Promoting Reproducible Research Practices at the Research Data Alliance

Authored By 
Limor Peer
Blog contributor 
ISPS Team
November 25, 2019

Update From the 14th Plenary of the Research Data Alliance:

Consistent with the National Academies of Science, Engineering, and Medicine’s recent report on Reproducibility and Replicability in Science, we define “reproducibility” as the ability to recreate computational results from the data and code used by the original researcher. At the ISPS Data Archive, it is our experience that reproducible data and code require curatorial activities to ensure that statistical and analytic claims can be computationally reproduced over time. These activities include, for example, a review of the computer code used to produce the analysis in order to verify that the code is executable and that it generates results identical to those presented in associated publications.
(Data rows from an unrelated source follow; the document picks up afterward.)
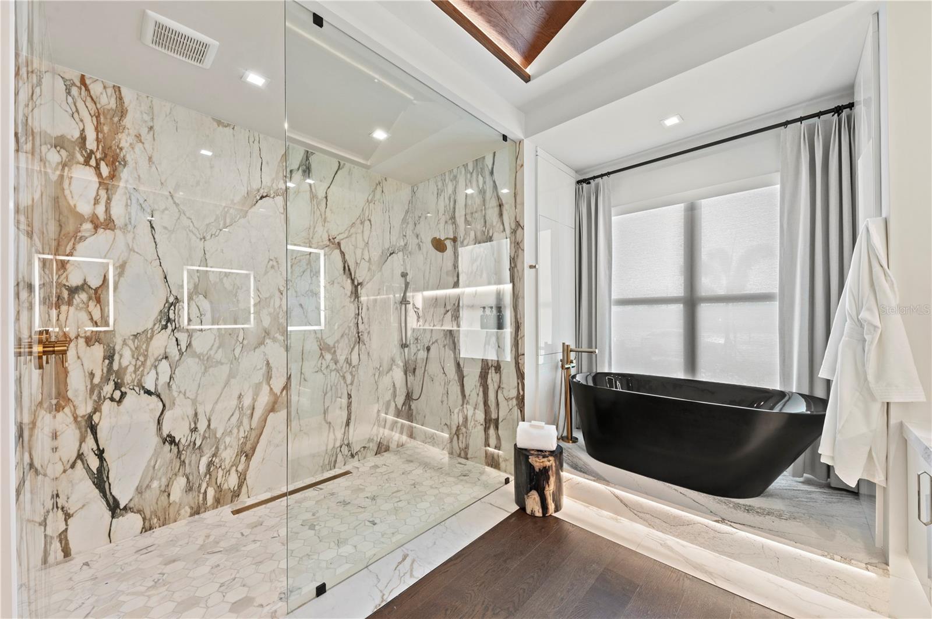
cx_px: 466
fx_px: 362
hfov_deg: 104.3
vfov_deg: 81.1
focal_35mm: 14
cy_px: 310
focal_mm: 14
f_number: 9
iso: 200
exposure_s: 1/4
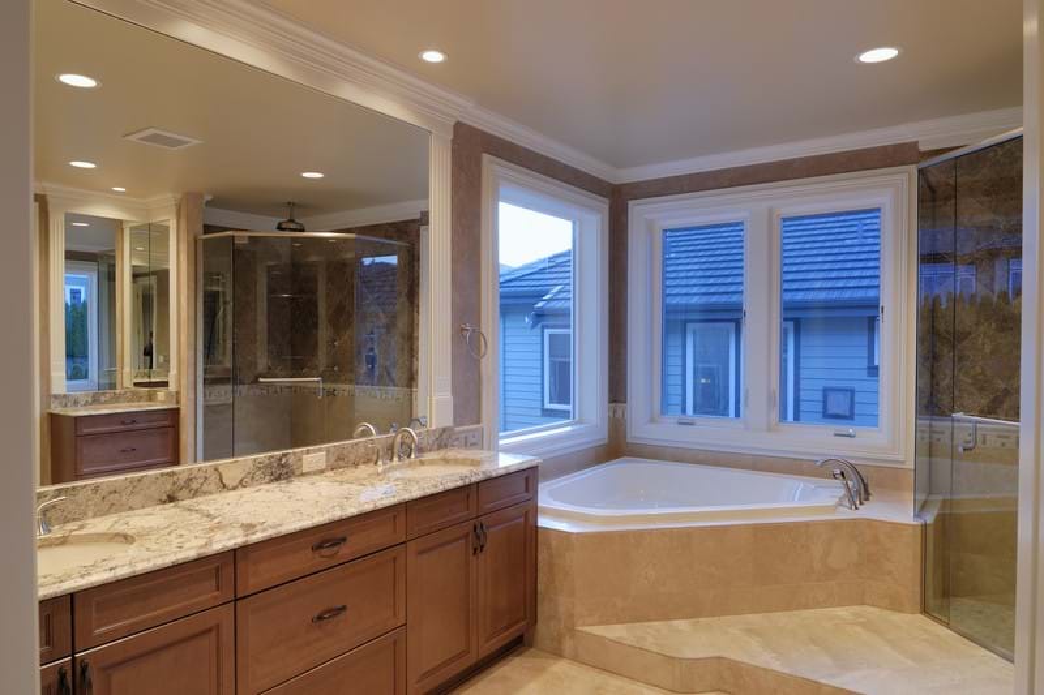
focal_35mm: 24
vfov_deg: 53.1
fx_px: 696
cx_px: 522
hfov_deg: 73.8
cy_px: 348
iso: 100
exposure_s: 1.1
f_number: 8
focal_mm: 16
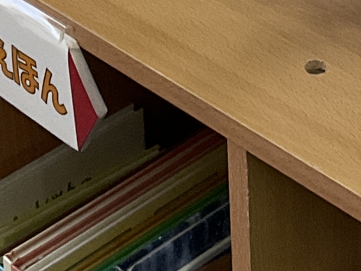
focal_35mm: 163
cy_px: -327
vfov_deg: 8.5
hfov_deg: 12.0
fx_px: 1700
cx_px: 324
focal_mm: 3
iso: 100
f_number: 1.8
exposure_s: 1/60
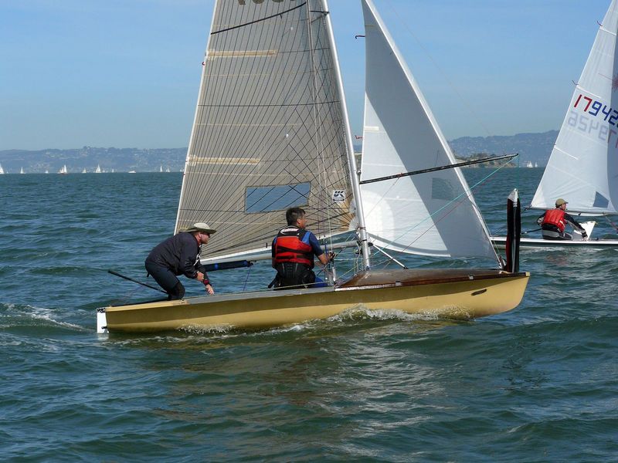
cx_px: 309
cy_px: 232
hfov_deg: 21.5
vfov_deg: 16.2
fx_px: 1625
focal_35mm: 91
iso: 100
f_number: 5.6
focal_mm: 15.2
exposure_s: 1/1000
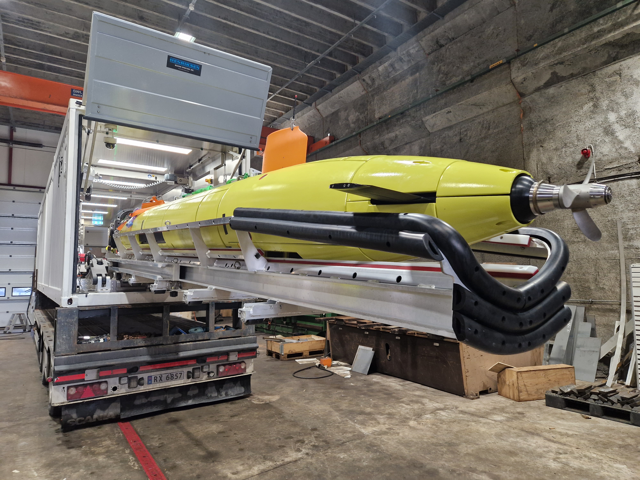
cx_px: 320
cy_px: 240
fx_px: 425
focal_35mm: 23
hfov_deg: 73.9
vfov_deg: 58.9
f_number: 1.8
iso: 250
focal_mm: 5.4
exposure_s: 1/100
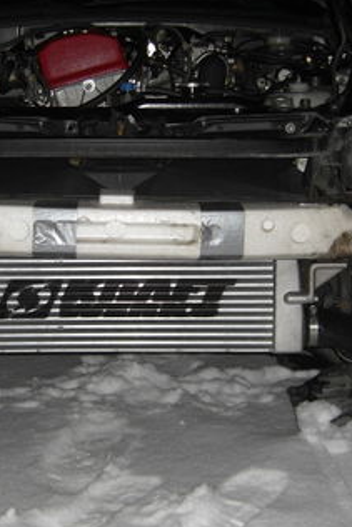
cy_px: 255
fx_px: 1172
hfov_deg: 17.0
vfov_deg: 25.3
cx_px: 117
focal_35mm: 80
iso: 100
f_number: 2.8
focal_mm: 7.9
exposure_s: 1/60
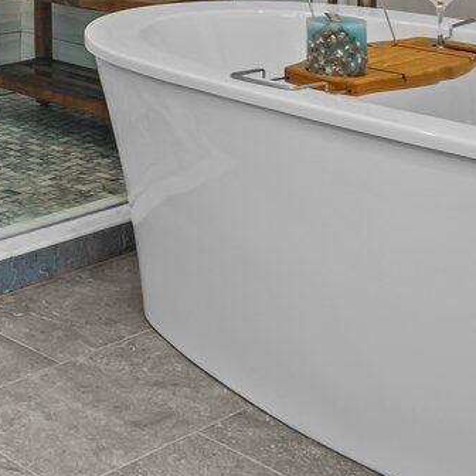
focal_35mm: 83
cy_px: -241
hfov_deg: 19.2
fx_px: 1291
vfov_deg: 18.5
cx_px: -154
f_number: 8
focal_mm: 16
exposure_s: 1/3
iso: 400
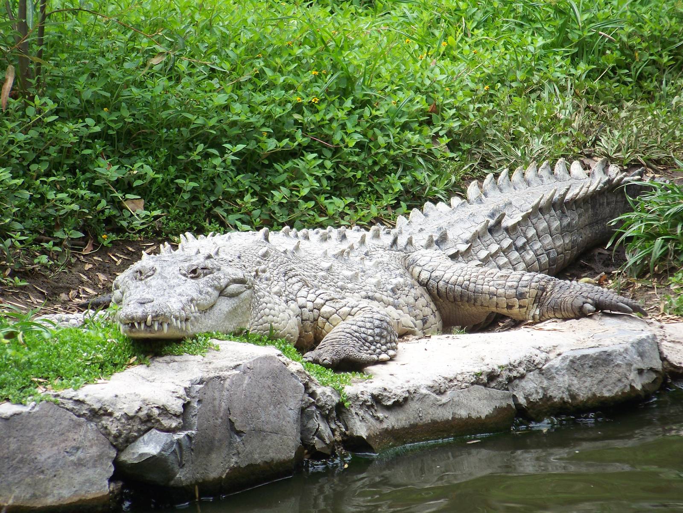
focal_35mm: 347
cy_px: 256
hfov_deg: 5.7
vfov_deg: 4.3
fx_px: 6847
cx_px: 342
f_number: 4.5
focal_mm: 57.7
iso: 64
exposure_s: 1/100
At the 14th Plenary of the Research Data Alliance (RDA) in Espoo, Finland, over 100 people gathered to explore the issues concerning curating for FAIR (Findable, Accessible, Interoperable, and Reusable) and reproducible data and code. The room was packed and the energy high, reflecting the need to confront the challenges of supporting the reproducibility of scientific research, and attesting to the strength of RDA as a forum for bringing together stakeholders with diverse viewpoints and expertise. Participants identified as researchers, data support professionals, repository managers, publishers, IT support, and software developers. The meeting, a Birds-of-a-Feather (BoF) on Curating for FAIR and Reproducible Data and Code, was organized by ISPS’ Limor Peer, Florio Arguillas of the Cornell Institute for Social and Economic Research, and Thu-Mai Christian of the Odum Institute Data Archive.

Our three institutions have been implementing practices and developing workflows and tools that support curating for reproducibility. At ISPS, we have been applying a curation workflow to the research outputs published on the ISPS Data Archive and have been developing software to manage the workflow, YARD. The Odum Institute Data Archive is working with the American Journal of Political Science (AJPS) and other journals to provide a data review service that performs data curation and verification of replication datasets. The Cornell Institute for Social and Economic Research (CISER) offers a Results Reproduction (R2) Service that computationally reproduces the results of research to ensure reproducibility and transparency. In 2016, we launched a consortium to advocate and support efforts to curate for reproducibility, CURE.

The BoF is intended to expand the community of practice around curating for reproducibility. At the Espoo meeting, the discussion raised questions we think are critical: What are the challenges of supporting the reproducibility of scientific research? What tools, services, expertise are necessary to support the latest norms and rigorous standards in research practice? By what standards should we consider research to be reproducible? Are standards different for data and for code? Is there a difference between curating for FAIR and for reproducibility?

In the coming weeks, we will be working toward establishing a RDA working group that will allow the RDA community to continue to address critical issues impacting scientific reproducibility. We welcome your thoughts and your input!